O desejo de se submeter à cirurgia plástica estética é o que motiva muita gente a buscar a bariátrica. E esse não pode ser um projeto de curto prazo.
E o que eu sempre tenho compartilhado com os meus pacientes é que esse, sem dúvidas, é o melhor caminho a ser seguido.
As cirurgias plásticas realizadas em uma pessoa na vigência da obesidade não controlada normalmente têm um risco maior de complicações (como infecções, sangramentos e trombose) e também costumam ter resultados piores do que numa pessoa que emagreceu.
Por isso, antes que sejam realizados procedimentos estéticos como a abdominoplastia ou a lipoaspiração, é fundamental que a doença – obesidade – esteja sob controle. E o paciente precisa enxergar essa realidade dentro de um projeto de médio a longo prazo, com a convicção de que cada coisa vai acontecer no tempo certo.
Mas e depois da bariátrica? Quanto tempo para que a cirurgia plástica possa ser realizada?
Como eu sempre tenho dito, não é uma questão de tempo, mas de condições.

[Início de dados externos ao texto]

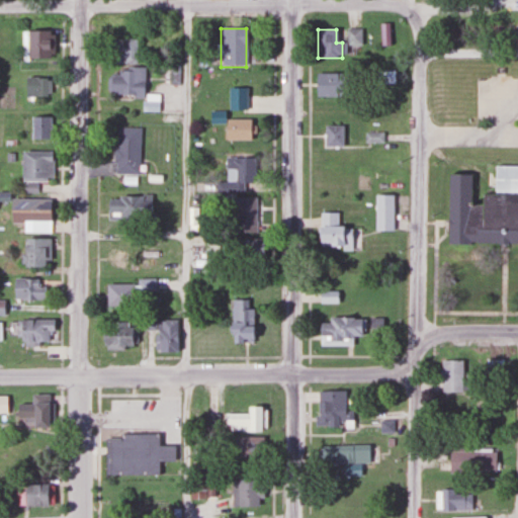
[(359,46),(359,29),(345,29),(345,46),(359,46)]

Os colegas da cirurgia plástica consideram que os melhores resultados são alcançados em pacientes que tenham conseguido sair da obesidade com índice de massa corporal abaixo de 30 ou, preferencialmente, abaixo de 28. E, obviamente, é fundamental que esse peso se encontre estável por pelo menos 6 meses.
O outro critério essencial é que o paciente esteja nutricionalmente bem, com boa ingestão de proteínas, vitaminas e minerais em suas refeições, suplementando o que for necessário e com parâmetros nutricionais adequados.

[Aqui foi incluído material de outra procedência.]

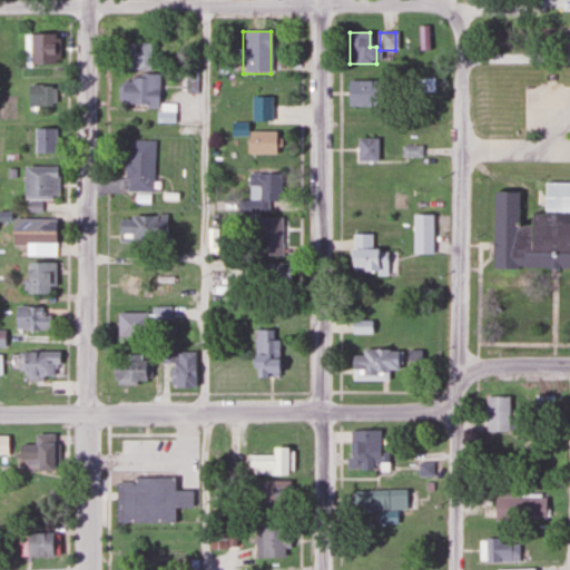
[(22,36),(22,65),(59,65),(59,36),(22,36)]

Problemas resultantes de mau estado nutricional, como a anemia, podem aumentar o risco de complicações.
Usualmente, essas condições são atingidas entre 18 e 24 meses de pós-operatório.
Da mesma maneira que ocorre com o paciente bariátrico, a cirurgia reparadora também exige um pouco de paciência.
Quem a tem, normalmente é premiado com excelentes resultados.